Domingo de Gre-Nal não é nenhuma novidade. Está incorporado aos hábitos dominicais dos porto-alegrenses como o chimarrão no parque, o passeio pelo Brique, o churrasco com a família. O domingo que passou, no entanto, foi excepcional: talvez tenha nascido no Gre-Nal 404 uma nova tradição gaúcha - a convivência pacífica entre torcedores rivais, que vibram lado a lado na mesma área dos estádios.
A iniciativa do Internacional de promover uma torcida mista no Beira-Rio no jogo de ontem foi recebida no começo com incredulidade e até contrariedade, de quem viu na proposta pouco mais do que uma boa intenção ou mesmo apenas uma esperta jogada marqueteira. Às vésperas da partida, porém, a expectativa mudou de tom: a chance de adversários clubísticos finalmente sentarem juntos na arquibancada começou a soar simpática e inclusive empolgante.

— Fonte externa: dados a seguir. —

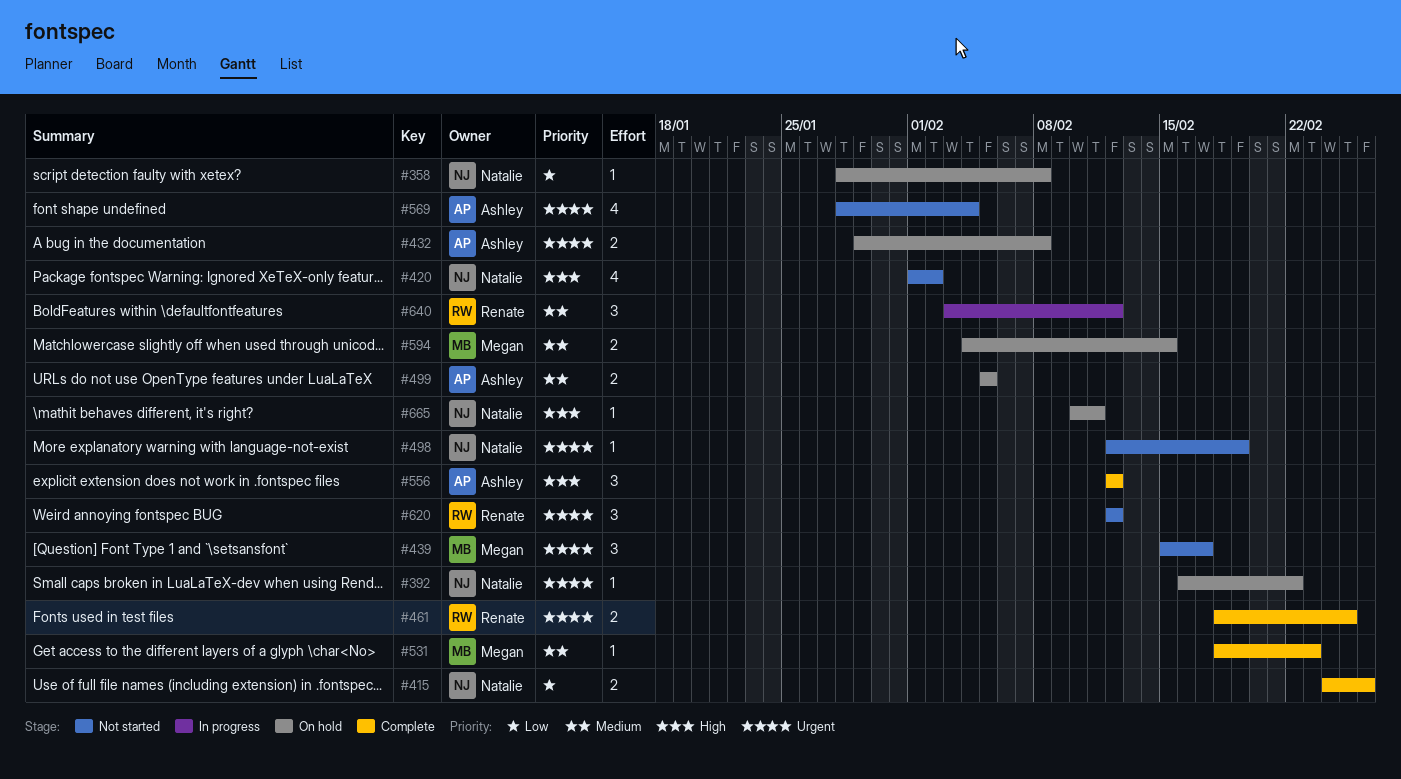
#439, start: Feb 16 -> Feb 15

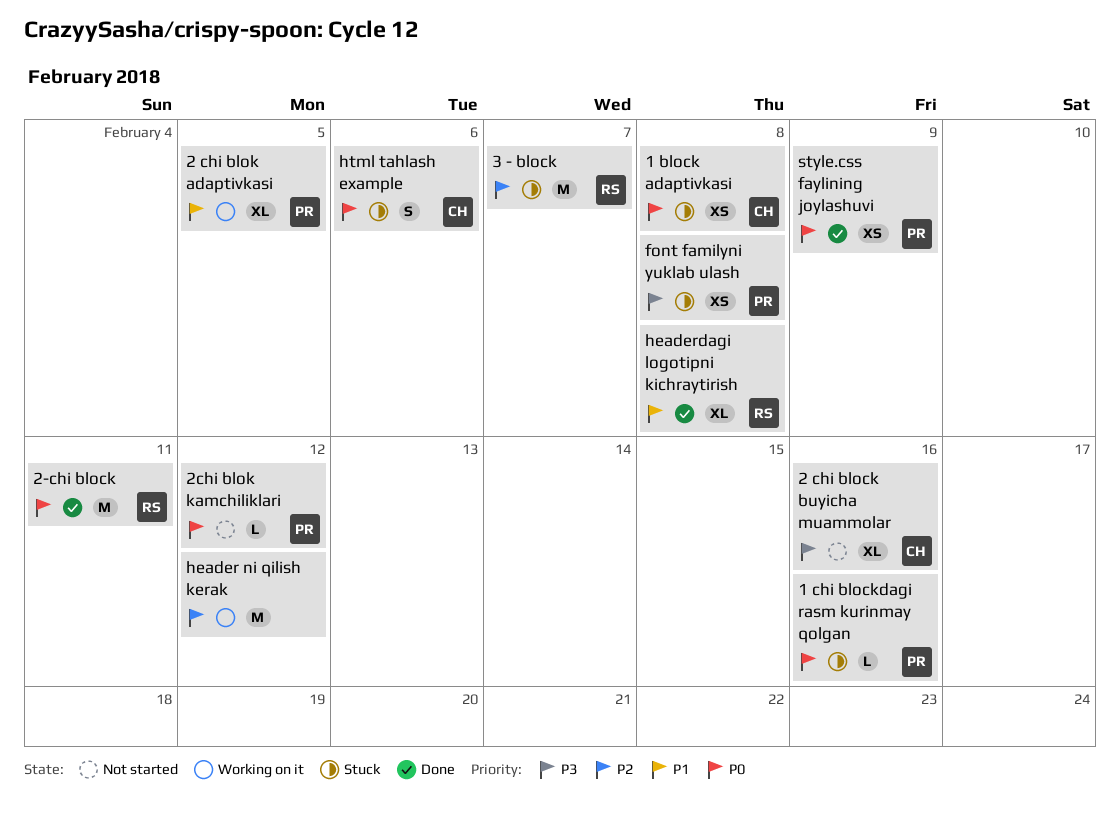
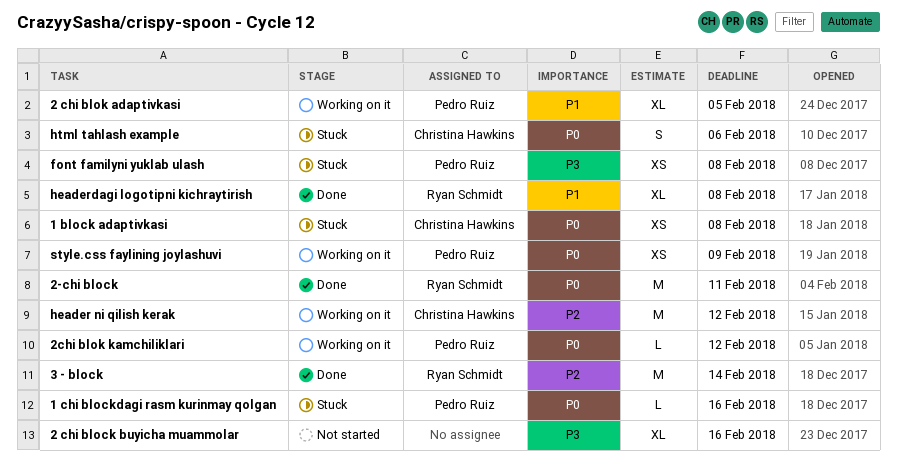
2 chi block buyicha muammolar, owner: Christina Hawkins -> none
2chi blok kamchiliklari, status: Not started -> Working on it
3 - block, status: Stuck -> Done
3 - block, due: Feb 7 -> Feb 14
header ni qilish kerak, owner: none -> Christina Hawkins
style.css faylining joylashuvi, status: Done -> Working on it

Pois tudo saiu ainda melhor do que a encomenda: os 2 mil torcedores da torcida mista - metade colorada, metade gremista - foram para casa sem ver gol, mas assistiram a uma partida disputada por ambas as equipes, que eletrizou o público dos dois lados. No entanto, o show quem deu mesmo foram os torcedores: a área mista estava lotada de casais, famílias e grupos de amigos que não deixaram de torcer pelo seu time, reclamar da arbitragem e provocar o coirmão - tudo como em um jogo comum, com a diferença de que gremistas e colorados estavam ombro com ombro. E nem por isso houve brigas.
- Não há mais espaço para uma rivalidade acirrada assim no futebol moderno. É só esporte - ponderava o administrador de empresas colorado Lucas Antônio, 28 anos, que proporcionou à namorada gremista Fernanda Martiny, 27, sua primeira visita ao Beira-Rio.
Era só puxar assunto com qualquer vizinho de cadeira para ouvir uma história bacana de companheirismo e paixão pelo futebol. O técnico em informática colorado Daniel Bohn, 39 anos, convidou o cunhado André Ozzone, 38, para acompanhá-lo nesse domingo histórico.
- Nunca deixei de acreditar que isso um dia iria acontecer. A gente é civilizado fora do estádio, por que não pode ser dentro também? - questionou o DJ gremista Ozzone, mostrando orgulhoso no celular a foto do filho Vicente, pequeno tricolor que completava três anos justamente naquele dia histórico.
Foi bonito testemunhar ao vivo o clima de quase euforia que contagiou a galera junta e misturada. Se nos últimos dias a internet foi invadida pela bizarra polêmica a respeito das cores de um vestido, na torcida mista não havia dúvidas: todo mundo só enxergava azul e vermelho.
- Tem que aprender a conviver juntos. Já tinha vindo ao Beira-Rio infiltrada, com uma camiseta neutra. Mas assim é muito melhor - defendeu faceira a relações públicas gremista Dienyffer Perin, 27 anos, que pôde vestir-se de azul graças ao convite do marido colorado, o empresário Diego Cividini, 28.
Essa certeza de que um outro mundo é possível no futebol também é compartilhada por Cividini - que levou também ao estádio o cunhado gremista e a irmã colorada:
- Vou ao Gre-Nal desde que tinha cinco anos, com meu pai, e a gente via brigas acontecerem de vez em quando no caminho. Hoje, cheguei no Beira-Rio com minha família, cada um vestindo uma camisa diferente, e não tivemos nenhum problema.
Cartolas de outros Estados brasileiros e até do Exterior estavam de olho na torcida mista pioneira deste domingo, entusiasmados com a possibilidade de reproduzir o exemplo gaúcho em seus estádios. Fizemos bonito no Gre-Nal da paz e inauguramos uma nova maneira de engrandecer o futebol. Isso é uma baita façanha nossa - e que sirva de modelo a toda terra.